##### EXTRAIT #####

Des actifs massifs ont été investis dans les billets à capital protégé ces dernières années. Le recul du marché mettra-t-il un terme à cet essor?

Les billets à capital protégé sont des placements hybrides qui combinent la sécurité d'un billet à revenu fixe et le potentiel d'appréciation du marché boursier.

Ils permettent au porteur du billet de bénéficier de gains potentiels avec la promesse que jamais il ne perdra son capital. En échange de cette garantie, la banque émettrice exige généralement que les fonds ne soient pas retirés pendant cinq à huit ans.

Les investisseurs prudents, particulièrement ceux qui approchent ou qui sont à la retraite, se sont tournés vers les billets à capital protégé au cours des dernières années. Selon une recherche effectuée par Investor Economics, plus de 22 milliards de dollars ont été investis dans des billets liés aux marchés en 2007, répartis dans 1 140 instruments émis par 25 sociétés.

#####

*CONSIGNES DE L'EXERCICE*.
[1] Réécrivez plus brièvement le paragraphe de l'extrait qui commence par « Les investisseurs prudents », en gardant ses faits principaux.
[2] Reproduisez fidèlement le passage de l'extrait qui va de « Des actifs massifs » jusqu'à « du marché boursier. » inclus.

##### DONNÉES FOURNIES #####

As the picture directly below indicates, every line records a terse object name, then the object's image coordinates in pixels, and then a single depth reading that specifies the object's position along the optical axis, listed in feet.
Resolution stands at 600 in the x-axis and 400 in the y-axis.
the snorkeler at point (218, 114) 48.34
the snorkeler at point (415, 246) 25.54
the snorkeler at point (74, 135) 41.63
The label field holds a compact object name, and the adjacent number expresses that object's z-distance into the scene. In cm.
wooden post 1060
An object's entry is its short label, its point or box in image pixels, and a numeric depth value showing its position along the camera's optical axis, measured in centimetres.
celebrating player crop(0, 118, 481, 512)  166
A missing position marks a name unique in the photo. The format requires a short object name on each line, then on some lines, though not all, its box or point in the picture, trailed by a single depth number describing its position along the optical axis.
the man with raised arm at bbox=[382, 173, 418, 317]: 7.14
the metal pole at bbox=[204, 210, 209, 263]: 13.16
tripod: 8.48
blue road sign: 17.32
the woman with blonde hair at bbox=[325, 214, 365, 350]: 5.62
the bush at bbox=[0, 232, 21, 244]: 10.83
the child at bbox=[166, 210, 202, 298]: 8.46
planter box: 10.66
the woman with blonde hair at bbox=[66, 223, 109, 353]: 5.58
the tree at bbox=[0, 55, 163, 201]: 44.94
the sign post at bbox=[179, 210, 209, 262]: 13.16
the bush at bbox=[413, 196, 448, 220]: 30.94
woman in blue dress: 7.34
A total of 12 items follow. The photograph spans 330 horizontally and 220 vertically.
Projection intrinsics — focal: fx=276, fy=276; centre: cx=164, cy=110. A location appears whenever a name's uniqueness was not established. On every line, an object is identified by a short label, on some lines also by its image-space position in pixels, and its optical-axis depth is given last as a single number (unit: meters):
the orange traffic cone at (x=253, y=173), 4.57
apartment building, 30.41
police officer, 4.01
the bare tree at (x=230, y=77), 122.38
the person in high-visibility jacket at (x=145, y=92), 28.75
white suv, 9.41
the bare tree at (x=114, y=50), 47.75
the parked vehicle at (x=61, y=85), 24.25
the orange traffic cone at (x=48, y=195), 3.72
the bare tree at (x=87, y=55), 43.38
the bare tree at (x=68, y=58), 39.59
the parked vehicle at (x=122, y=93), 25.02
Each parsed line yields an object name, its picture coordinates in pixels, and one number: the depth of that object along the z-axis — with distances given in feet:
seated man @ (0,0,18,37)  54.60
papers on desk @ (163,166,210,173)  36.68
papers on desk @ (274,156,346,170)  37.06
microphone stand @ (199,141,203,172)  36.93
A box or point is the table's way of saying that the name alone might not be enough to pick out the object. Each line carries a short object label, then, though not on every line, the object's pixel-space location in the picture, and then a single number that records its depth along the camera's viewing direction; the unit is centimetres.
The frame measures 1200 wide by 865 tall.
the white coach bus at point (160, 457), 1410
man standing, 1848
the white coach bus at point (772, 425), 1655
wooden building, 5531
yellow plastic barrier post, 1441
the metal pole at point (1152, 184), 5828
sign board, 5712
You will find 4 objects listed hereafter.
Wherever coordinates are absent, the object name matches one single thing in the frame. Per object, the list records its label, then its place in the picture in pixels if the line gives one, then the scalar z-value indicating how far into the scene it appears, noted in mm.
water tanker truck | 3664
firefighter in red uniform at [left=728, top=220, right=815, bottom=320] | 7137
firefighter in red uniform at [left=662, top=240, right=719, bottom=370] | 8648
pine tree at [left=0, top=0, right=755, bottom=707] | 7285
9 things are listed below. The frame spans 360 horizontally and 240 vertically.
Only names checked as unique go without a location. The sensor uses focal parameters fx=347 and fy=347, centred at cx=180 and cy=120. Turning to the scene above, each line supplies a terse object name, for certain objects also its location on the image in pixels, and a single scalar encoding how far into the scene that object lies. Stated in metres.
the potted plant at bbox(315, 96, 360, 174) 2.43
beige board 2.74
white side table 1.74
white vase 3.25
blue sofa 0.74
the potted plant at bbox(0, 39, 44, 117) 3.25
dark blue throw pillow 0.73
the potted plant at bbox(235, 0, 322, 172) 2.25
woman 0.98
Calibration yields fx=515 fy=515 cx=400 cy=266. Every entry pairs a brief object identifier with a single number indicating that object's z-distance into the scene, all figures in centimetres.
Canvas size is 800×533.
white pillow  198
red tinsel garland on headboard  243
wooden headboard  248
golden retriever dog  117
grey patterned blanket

#####

*RÉPONSES AUX EXERCICES*.
[1] Ces dernières années, les investisseurs prudents, surtout ceux qui approchent de la retraite ou qui y sont déjà, ont adopté les billets à capital protégé. D'après Investor Economics, plus de 22 milliards de dollars ont été placés en 2007 dans des billets liés aux marchés, soit 1 140 instruments émis par 25 sociétés.

[2]
Des actifs massifs ont été investis dans les billets à capital protégé ces dernières années. Le recul du marché mettra-t-il un terme à cet essor?

Les billets à capital protégé sont des placements hybrides qui combinent la sécurité d'un billet à revenu fixe et le potentiel d'appréciation du marché boursier.